Here is the function for the spaced *k-mer* idea. For a non-spaced *k-mer* we should use 111. For a spaced *k-mer* we should use 101. So it basically transforms 0 to \*. I should work on this idea.

In [43]:
def space_kmer(kmer, pattern):
    return "".join(letter if bit=='1'
                   else '*'
                   for letter, bit in zip(kmer, pattern))

This is the function to count *k-mers* that Marie wrote. It is a straight-forward approach and similiar that I used before.

She used a `ref_read_size`variable to normalize *k-mer* counts. I should understand this normalization or just omit it. Since I have a standart size of 150 in my reads, this parameter will not affect the studies.

This function returns a dictionary in this format:

```
*k-mer*: *count*
```

In [44]:
def kmerize(read, pattern, ref_read_size):
    d = defaultdict(float)
    lp = len(pattern)
    max_pos = len(read)-lp+1
    for i in range(max_pos):
        d[space_kmer(read[i:i+lp], pattern)] += 1
    coef = len(read)/ref_read_size
    return {k:v*coef for k, v in d.items()}

Lets start to use the functions. One important thing is, pattern should be a `str` to calculate the length.

In [45]:
seq="CGACTGTCGTCAGTCAGTCAGTCAGTCAGTCAGTCAGTCATGACGTAGTCAGT"
length_seq=len(seq)
pattern=str(111)

Lets count the *k-mers*:

In [46]:
features= kmerize(seq,pattern,length_seq)

To feed this information to *Vowpal Wobbit*, we need to print the counts like that:

category 'label | feature-1:information feature-2:information ...

category: Is an integer and the algorithm uses this variable to label the information.
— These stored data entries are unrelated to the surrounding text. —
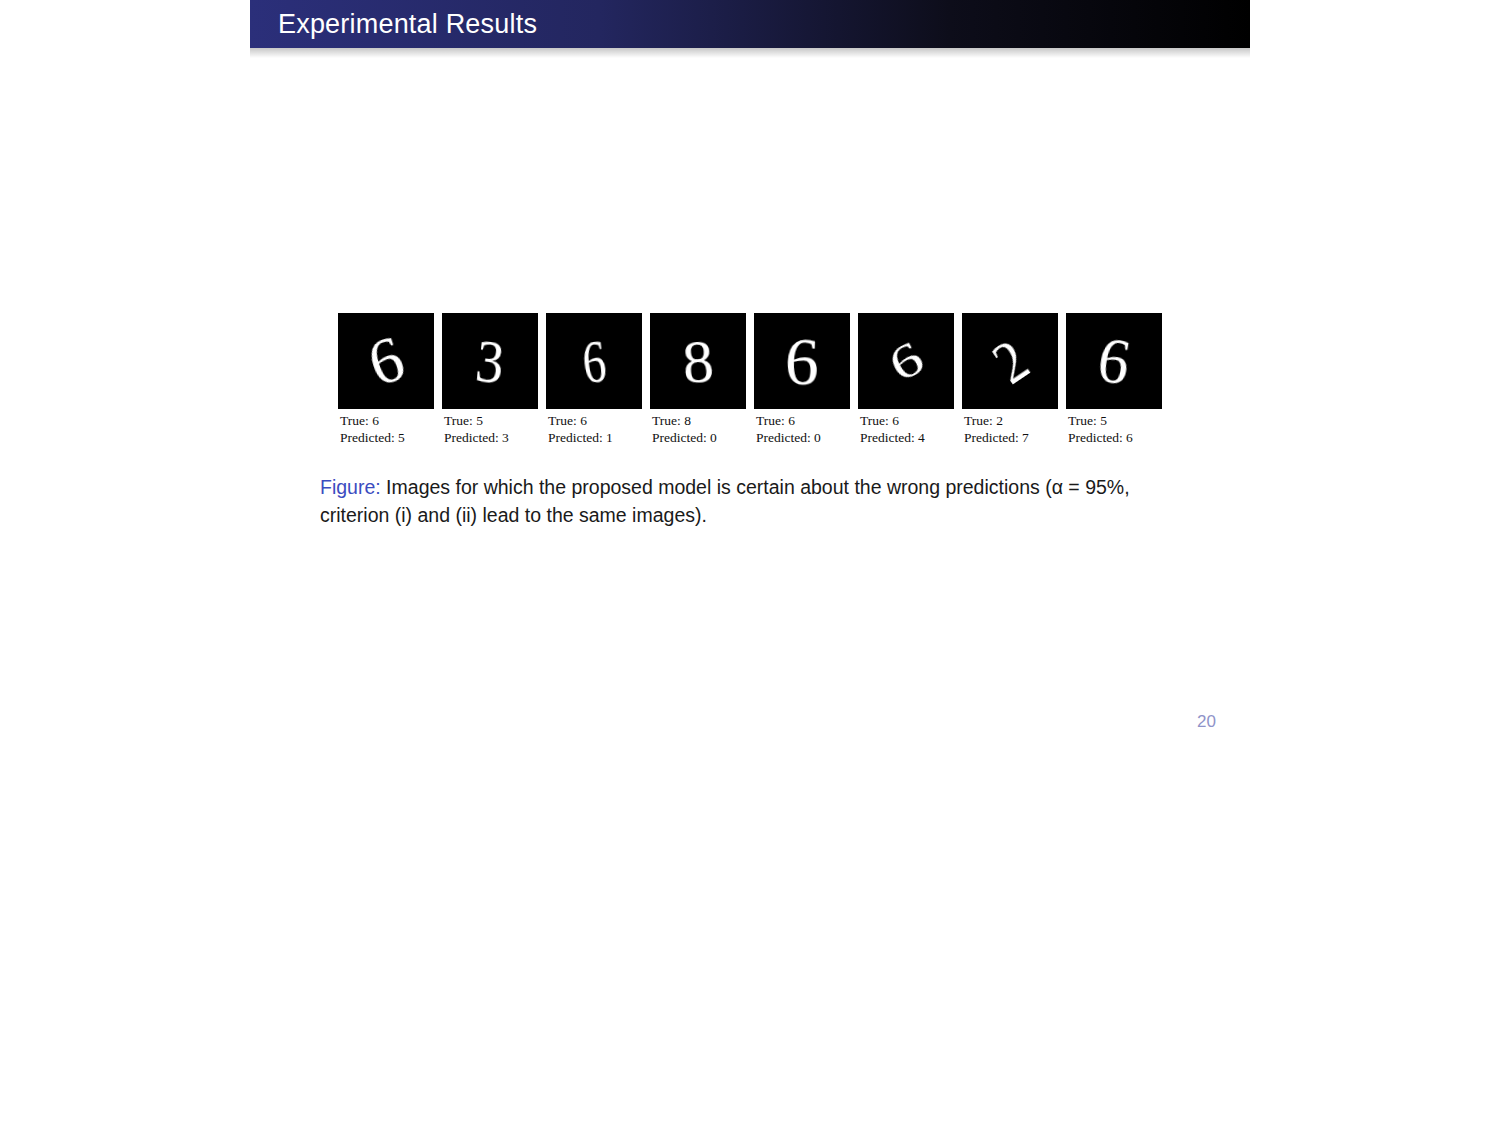Experimental Results
6
True: 6
Predicted: 5
3
True: 5
Predicted: 3
6
True: 6
Predicted: 1
8
True: 8
Predicted: 0
6
True: 6
Predicted: 0
6
True: 6
Predicted: 4
2
True: 2
Predicted: 7
6
True: 5
Predicted: 6
Figure: Images for which the proposed model is certain about the wrong predictions (α = 95%, criterion (i) and (ii) lead to the same images).
20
If left empty, it means that you want to assign a label.

'label: This is the human readable information

This function takes a dictionary and transforms it to the desired format. But the 

In this function:

g_label: is the human readable formay
sk_dict: the dictionary
g_cat: is the category label that algorithm uses to classify information

In [47]:
def print_vw_features(g_label, sk_dict, g_cat=None):
    if g_cat != None:
        feats = "%d '%d |" % (g_cat, g_label)
    else:
        feats = "'%d |" % g_label
    for k, v in sorted(sk_dict.items()):
        feats += " %s:%.2f" % (k, v)
    return feats + "\n"

This is how we use this code

In [48]:
print_vw_features(1,features,1)

"1 '1 | ACG:1.00 ACT:1.00 AGT:9.00 ATG:1.00 CAG:8.00 CAT:1.00 CGA:1.00 CGT:2.00 CTG:1.00 GAC:2.00 GTA:1.00 GTC:10.00 TAG:1.00 TCA:9.00 TCG:1.00 TGA:1.00 TGT:1.00\n"

Next steps are just making a program to pratically process all the sequnces. I derived the code from my kount.py script.